Notes from the field: One library science student’s take on the DPLA

By DPLA, October 12, 2011.

As a graduate student studying library and information science at Simmons College, and as a research assistant for the Digital Public Library of America initiative, I have a confession to make: libraries were my second love. Before I ever established any significant connection with the local library, I was online. Though I loved actual physical books and read quite a bit, I nevertheless grew up believing that reference was a patient and well thought out Google search query, and that the serendipitous discovery of titles, topics or authors otherwise unknown was a sequence of intriguing hyperlinks. The Web, not the library, was my portal for searching and discovery.  And for the most part I still feel that way.

However, what I eventually came to realize was that the deeper parts of the Web—digitized monographs and broadsheets buried in the collections of university and institutional digital repositories, open access public databases, and privately curated webpages that combined the two—was where the truly unique items of our cultural heritage were to be found.  Aided by subject headings and professional cataloging standards, materials in digital libraries provide a sort of contextual markup of the materials’ larger cultural significance.

Still, the discovery of these materials requires a certain degree of hard work, as most open access digital libraries exist in isolation from one another. While I find the process of discovery to be more enjoyable than actual retrieval, others see the disjointedness of the digital library landscape as a deterrent to any sort of sustained engagement with digitized cultural heritage materials. Or, even worse, they don’t start looking for lack of a clear understanding that the materials are online in the first place.

From my perspective as a library science student, it seems to me that the DPLA has an opportunity to become a catalyst for a large-scale turn in how we as a society choose to organize and contextualize our collective knowledge online.

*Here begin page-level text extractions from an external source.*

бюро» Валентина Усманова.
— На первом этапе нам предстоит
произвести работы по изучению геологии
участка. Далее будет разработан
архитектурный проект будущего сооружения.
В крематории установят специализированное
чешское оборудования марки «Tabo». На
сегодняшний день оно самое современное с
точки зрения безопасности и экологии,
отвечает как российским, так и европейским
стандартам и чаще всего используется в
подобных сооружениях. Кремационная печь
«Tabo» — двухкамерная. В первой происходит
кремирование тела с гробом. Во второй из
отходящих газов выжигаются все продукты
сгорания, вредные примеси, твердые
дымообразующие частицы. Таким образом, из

From a technical standpoint this would mean finding an agreed upon framework for employing linked open data and other metadata standards. Nate Hill, writing for the PLA blog, shares my personal vision for what a ‘first-generation’ DPLA may look like:

I believe that the first iteration of the DPLA will be an intentional, measured venture into creating a semantic web for all things ‘cultural heritage’, and that it’s underlying structure and standards are going to let libraries, museums, and archives put their metadata and assets on the web in such a way that fabulous new discovery, social, and remixing tools (and the developers who build such tools) will have access to them. What does that mean?  That means it’ll be much easier for professionals or even hobbyists to build interfaces and curate collections like Old SF, an amazing local history site built from resources at the San Francisco Public Library.  It means that projects like LibraryCloud can ingest your data and make it available through the fascinating social discovery interface called ShelfLife.  It means that you can use slick and powerful curatorial tools like extraMUROS to do even simple things, like building slideshows of library and web content for an iPad on the fly.

The prospect of an enhanced and simpler method for discovering materials across library collections is a powerful concept for both library patrons and general users of the Web. A search for NASA’s work on understanding planetary science, for instance, could provide the user with not only an encyclopedic narrative of the field’s history and findings (a la Wikipedia), but also every single NASA report on their deep space satellite programs, monographs on the planets, lecture notes from a course at MIT on astrophysics, interviews with leading scientists, and any number of other relevant materials and formats. If you’re still a little skeptical about the practical, everyday application of this type of stuff, I urge you take a few moments to play with the ShelfLife demo.

All things considered, the idea of a web entity in which “the cultural and scientific record” is organized, presented, and eventually curated in a coherent manner is breathtaking in its ambition. In its grandest manifestation, the DPLA could even become something like a digital third place apart from commercial titans like Google and Amazon, a digital public space that could bring patrons together online in a non-commercial, civic-minded fashion. For a current library science student I find this to be an extremely exciting period, not only for the prospect of the DPLA but for other digital library projects as well.  What do you think? What’s your own personal vision for the DPLA?